Trudeau govt. to spend over $100 billion on economic recovery, create $10 a day child care


Budget 2021: A Recovery Plan for Jobs, Growth, and Resilience was tabled on Monday afternoon by Deputy Prime Minister Chrystia Freeland who is also Canada’s first female Minister of Finance. 

The Federal Liberal’s financial road map to bring the country’s pandemic-battered economy back on track expects to spend over 101.4 billion over three years in proposed investments that will create good jobs, finish the fight against COVID-19 and and “ensure a robust economic recovery that brings all Canadians along”.

“This budget is about finishing the fight against COVID-19. It’s about healing the wounds left by the COVID-19 recession,” said Chrystia Freeland. “And it’s about creating more jobs and prosperity for Canadians in the days—and decades—to come.”

What stood out amidst the Trudeau government’s proposal to extend a number of pandemic benefits was a promise to establish a low-cost national early learning and child care system in partnership with provincial, territorial, and Indigenous partners.

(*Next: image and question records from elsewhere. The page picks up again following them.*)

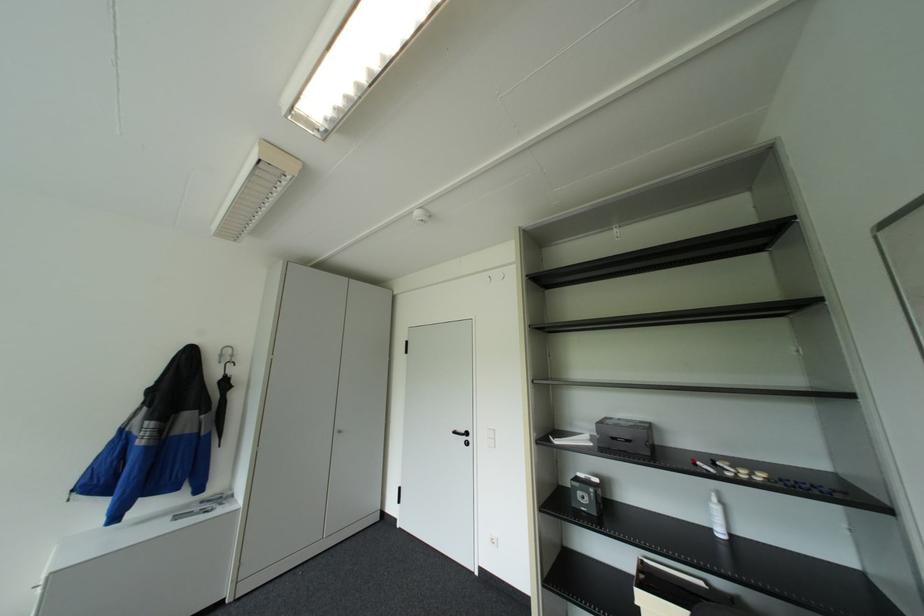
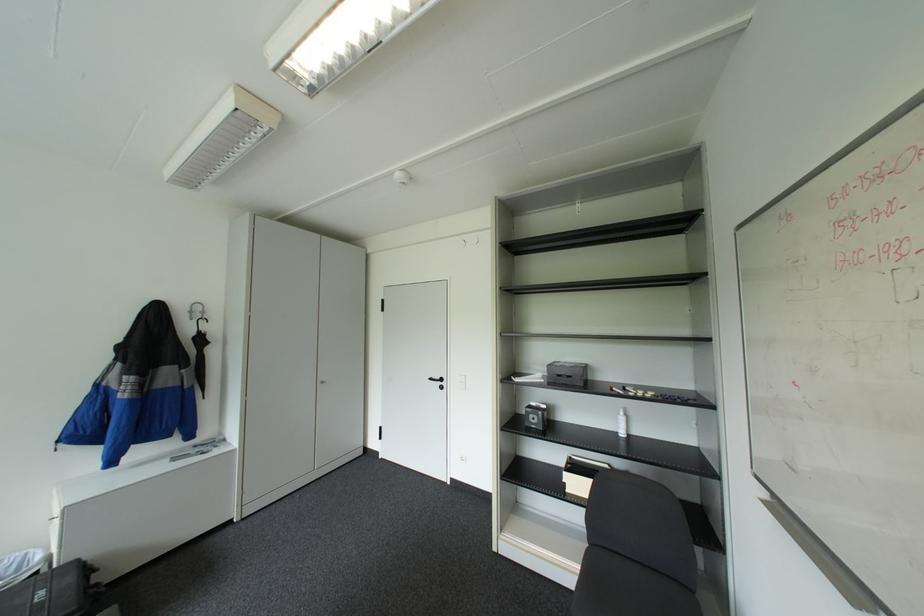
In the second image, find the point that corresponds to point 650,561 in the first image.

(578, 456)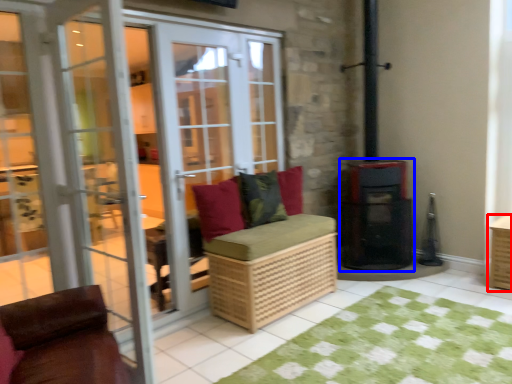
Question: Which of the following is the closest to the observer, crate (highlighted by a red box) or appliance (highlighted by a blue box)?

Choices:
 (A) crate
 (B) appliance

Answer: (A)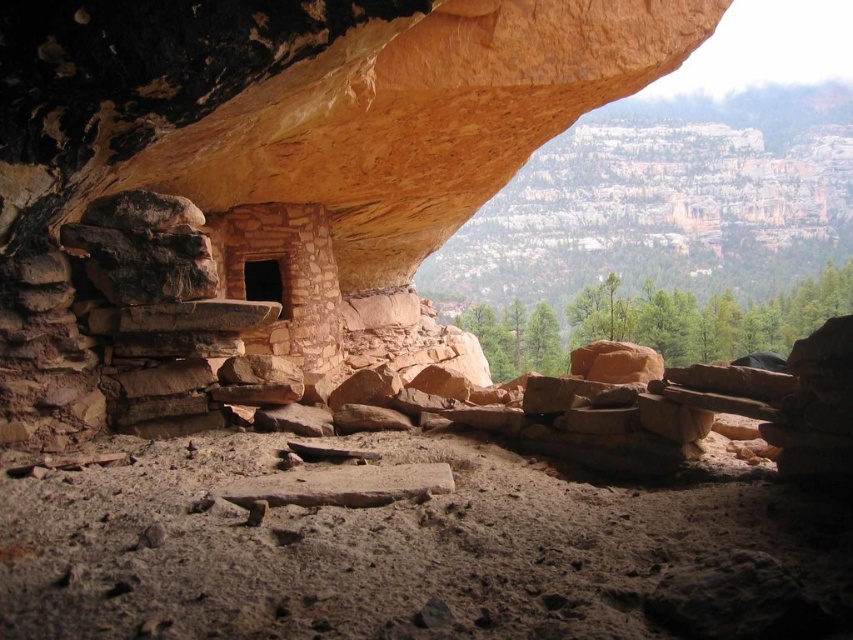
Which is more to the left, rustic stone shelter at center or brown stone cave at center?

From the viewer's perspective, brown stone cave at center appears more on the left side.

Who is more distant from viewer, (x=67, y=106) or (x=247, y=276)?

Point (x=247, y=276)

The height and width of the screenshot is (640, 853). In order to click on rustic stone shelter at center in this screenshot , I will do `click(262, 173)`.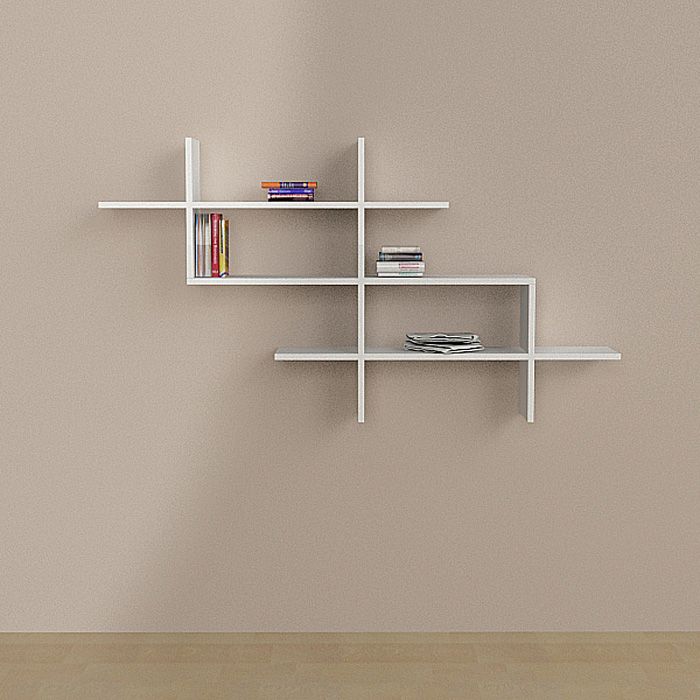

This plan will aim to reduce fees for parents with children in regulated child care by 50 per cent on average, by 2022, with a goal of reaching $10 per day on average by 2026, everywhere outside of Quebec. The budget proposes new investments totalling almost $30 billion over the next five years and $8.3 billion ongoing to support this vision.

Other highlights include:

  • Extending the Canada Emergency Wage Subsidy, the Canada Emergency Rent Subsidy and Lockdown Support until September 25, 2021.
  • Extending the number of weeks available for  income support for Canadians such as the Canada Recovery Benefit and the Canada Recovery Caregiving Benefit.
  • Enhancing Employment Insurance sickness benefits from 15 to 26 weeks.
  • Increasing Old Age Security for seniors age 75 and older to provide them with better financial security.
  • A new Canada Digital Adoption Program that will assist over 160,000 businesses with the cost of new technology. And it will provide them with the advice they need to get the most of new technology with the help of 28,000 young Canadians who will be trained to work with them.
  • Allowing Canadian small businesses to fully expense up to $1.5 million in capital investments in a broad range of assets, including digital technology and intellectual property. This represents an additional $2.2 billion investment in the growth of Canada’s entrepreneurs over the next five years.
  • Revitalizing Canada’s tourism sector through $1 billion to help tourism businesses recover and support festivals and cultural events that provide jobs and growth in many of our cities and communities.
  • Supporting women, Black Canadians, and other underrepresented entrepreneurs who face barriers to launching and owning businesses through $300 million to enhance initiatives like the Black Entrepreneurship Program and the Women Entrepreneurship Strategy.
  • Establishing a $15 federal minimum wage.
  • Enriching the Canada Workers Benefit, which will support about 1 million more Canadians and lift nearly 100,000 people out of poverty. This will result in additional support of $8.9 billion over six years for Canada’s low-wage workers.
  • Helping to build, repair, and support 35,000 affordable housing units for vulnerable Canadians through an investment of $2.5 billion and a reallocation of $1.3 billion in existing funding.
  • Investing $17.6 billion in a green recovery that will help Canada to reach its target to conserve 25 per cent of Canada’s lands and oceans by 2025, exceed its Paris climate targets and reduce emissions by 36 per cent below 2005 levels by 2030, and move forward on a path to reach net-zero emission by 2050.
  • Closing the gaps between Indigenous and non-Indigenous peoples, supporting healthy, safe, and prosperous Indigenous communities, and advancing meaningful reconciliation with First Nations, Inuit, and the Métis Nation through an historic investment of over $18 billion. 

Canada entered the pandemic in a strong fiscal position, said the Federal Liberals. This allowed the government to take quick and decisive action, supporting people and businesses, and put it in the position to make historic investments in the recovery. Recovery has been uneven to date as Canada has now faced three waves of the virus. Budget 2021 is committed to reducing the federal debt as a share of the economy over the medium-term and unwinding COVID-19-related deficits. This framework is prudent and sustainable, with the federal debt-to-GDP ratio expected to fall to 49.2 per cent by 2025-26 and the deficit to reach 1.1 per cent of GDP that same year, a lower deficit ratio than was forecast—in December 2019 prior to the onset of COVID-19—for 2019-20 and 2020-21.